Tonaufnahmen sind Support & bringen den Künstler beim Proben in die Spur.

Musik-Konserven sind für die Musik wie das Tape für die Muskeln:
Sie stützen den Musiker bei seinen Vorbereitungen. Dieser
> hört die Aufnahme,
> erhält eine individuelle Orientierung,
> gliedert sich ein in das Konzert der Willigen,
> erlebt den Feinschliff für sein Instrument, mitunter von seinen eigenen Vorbildern und will am Ende von dem Mitschnitt des letzten Auftritts nicht mehr lassen.
Zu viel kann man lernen, erkennen, rückkoppeln und sich verbessern. 24 Spuren, das ist der Standard bei Auftritten, wenn ein Mixer vor Ort ist und eine üppige Anlage dem Publikum das Träumen verwehrt. Nicht Lautstärke, nein, Präzision ist angesagt. "In Ear"-Monitoring ist inzwischen Standard geworden und digital sowieso. Was jedoch die einzelnen Kanäle dem Musiker zeigen, das ist sein Geheimnis und ... das des Mixers, der alle noch mal mit der etwas dominanteren "2" im Beat versorgt. Nur so erhält die Band in seinen Augen den nötigen Groove, der sie aus der jämmerlichen Skala-Region von 2-4 über die 5-er Marke katapultiert. Mixer sind wichtig und nicht jeder der mixt, mixt für jeden.
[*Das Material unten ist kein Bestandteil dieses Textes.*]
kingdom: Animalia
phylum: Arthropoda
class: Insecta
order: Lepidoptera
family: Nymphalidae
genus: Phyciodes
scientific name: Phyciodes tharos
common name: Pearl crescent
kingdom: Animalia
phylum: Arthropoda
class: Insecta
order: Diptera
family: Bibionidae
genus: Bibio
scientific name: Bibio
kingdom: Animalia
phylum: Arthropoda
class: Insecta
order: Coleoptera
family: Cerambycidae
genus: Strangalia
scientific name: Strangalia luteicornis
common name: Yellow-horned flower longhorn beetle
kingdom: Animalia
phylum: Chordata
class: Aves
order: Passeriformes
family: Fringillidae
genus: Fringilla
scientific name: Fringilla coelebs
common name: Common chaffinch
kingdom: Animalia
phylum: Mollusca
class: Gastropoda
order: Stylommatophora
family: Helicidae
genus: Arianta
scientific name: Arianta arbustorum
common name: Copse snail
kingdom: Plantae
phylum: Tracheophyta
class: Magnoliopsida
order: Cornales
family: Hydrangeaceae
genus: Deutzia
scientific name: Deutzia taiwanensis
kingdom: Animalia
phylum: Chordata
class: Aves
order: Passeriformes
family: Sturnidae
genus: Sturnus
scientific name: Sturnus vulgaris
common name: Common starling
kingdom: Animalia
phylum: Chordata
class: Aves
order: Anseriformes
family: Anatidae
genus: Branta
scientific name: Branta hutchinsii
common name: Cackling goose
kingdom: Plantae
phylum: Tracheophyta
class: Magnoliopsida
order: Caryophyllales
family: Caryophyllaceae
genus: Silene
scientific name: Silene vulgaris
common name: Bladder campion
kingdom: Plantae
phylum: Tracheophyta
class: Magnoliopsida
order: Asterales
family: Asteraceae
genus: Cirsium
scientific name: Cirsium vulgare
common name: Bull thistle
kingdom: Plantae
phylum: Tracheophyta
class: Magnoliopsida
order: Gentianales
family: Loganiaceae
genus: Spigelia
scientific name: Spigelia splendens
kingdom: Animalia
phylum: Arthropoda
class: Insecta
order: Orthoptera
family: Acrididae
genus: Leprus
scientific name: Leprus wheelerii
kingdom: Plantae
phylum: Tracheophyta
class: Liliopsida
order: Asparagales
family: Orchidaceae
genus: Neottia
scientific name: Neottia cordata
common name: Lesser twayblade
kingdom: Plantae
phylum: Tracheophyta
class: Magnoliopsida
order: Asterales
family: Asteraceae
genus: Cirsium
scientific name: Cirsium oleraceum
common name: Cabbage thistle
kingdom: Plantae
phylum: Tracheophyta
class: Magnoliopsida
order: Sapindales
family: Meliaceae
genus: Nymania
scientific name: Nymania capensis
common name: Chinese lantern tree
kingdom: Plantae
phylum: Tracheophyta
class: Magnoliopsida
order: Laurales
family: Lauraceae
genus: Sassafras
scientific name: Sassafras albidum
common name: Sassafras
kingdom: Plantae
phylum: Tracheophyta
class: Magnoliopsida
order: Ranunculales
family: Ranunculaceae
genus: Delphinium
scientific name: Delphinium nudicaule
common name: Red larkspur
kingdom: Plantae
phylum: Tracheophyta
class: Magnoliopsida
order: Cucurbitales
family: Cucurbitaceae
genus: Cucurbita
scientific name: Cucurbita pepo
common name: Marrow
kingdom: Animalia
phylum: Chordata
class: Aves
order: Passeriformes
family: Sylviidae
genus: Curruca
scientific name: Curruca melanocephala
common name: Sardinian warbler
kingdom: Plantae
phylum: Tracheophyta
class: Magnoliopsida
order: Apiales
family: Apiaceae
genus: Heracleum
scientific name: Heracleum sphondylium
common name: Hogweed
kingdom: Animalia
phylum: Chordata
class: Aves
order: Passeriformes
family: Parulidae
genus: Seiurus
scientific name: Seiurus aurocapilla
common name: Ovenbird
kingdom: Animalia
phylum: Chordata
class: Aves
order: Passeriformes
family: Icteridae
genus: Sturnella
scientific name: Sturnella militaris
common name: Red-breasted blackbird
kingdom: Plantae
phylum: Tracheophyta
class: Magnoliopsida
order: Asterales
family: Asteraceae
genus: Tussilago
Nicht nur die Bands, die kleinen wie die Großen erfreuen sich der modernen Techniken: Auch Einzel-Musiker. Tonaufzeichnungen befreien den Anwender von überflüssiger Konzentration. Sie geben Raum für Weiteres, für Präzision, für Konzentratoin, für Zuwendung hin zum Publikum und für üppige Performance-Gestaltung. ... und alles klingt für das Laienohr wie vom Tonstudio performt:
Aber: Gut, wenn das alles nicht nötig ist, denn
Live-Musik ist unmittelbarer,
an der Live-Musik erkennt man den Menschen.
Live-Musik ist akustische Kommunikation ohne Kondom.
Viele bedienen sich noch der herkömmlichen, älteren Midi-Formate:
Midis: Hergebrachte Techniken haben sich zwar weiter entwickelt, Midis erfreuen sich jedoch immer noch großer Aufmerksamkeit. Mit ihnen lassen sich verschiedene Tasteninstrumente miteinander verknüpfen und einen gemeinsamen Ton aus zwei Quellen erzeugen. Das hebt den Klang enorm und die Polyphonie kann sich locker mal vervielfachen.
Ebenfalls lassen sich externe Klangerzeuger komputertechnisch ansteuern und in die modulare Musik-Performance integrieren: Einzeln oder gemeinsam.
Moderne Anlagen nehmen die Instrumente auf 32-Tonspuren auf. Der Sänger, z.B. als Alleinunterhalter, singt zu seinen aufgelegten Songs als wäre er selbst das Original.
Auf 32 Spuren im Tonstudio oder am heimischen Karaoke-Computer, kann ein Instrument mit einem anderen korrelieren. Einzelne Tonspuren werden hinzu- oder abgeschaltet, lauter oder leiser gestellt, die Geschwindigkeit adjustiert und die Klänge je nach Stereo-Ausrichtung moduliert: Zum Klavier kommt dann ein Bläsersatz, ein Orchester o.ä. nach Wahl von einem anderen Tonerzeuger generiert hinzu. Das Klangbild ist verblüffend voluminös. Aber immer noch keine "Live-Performance".
Gut, wem das genügt, der kann auch seinen Gesang damit untermauern und ein tolles Partybild abgeben. So gelangt man dann zum beliebten MP-3- Sound- aber nur: kluge Party-Musik mit Hosenträgern.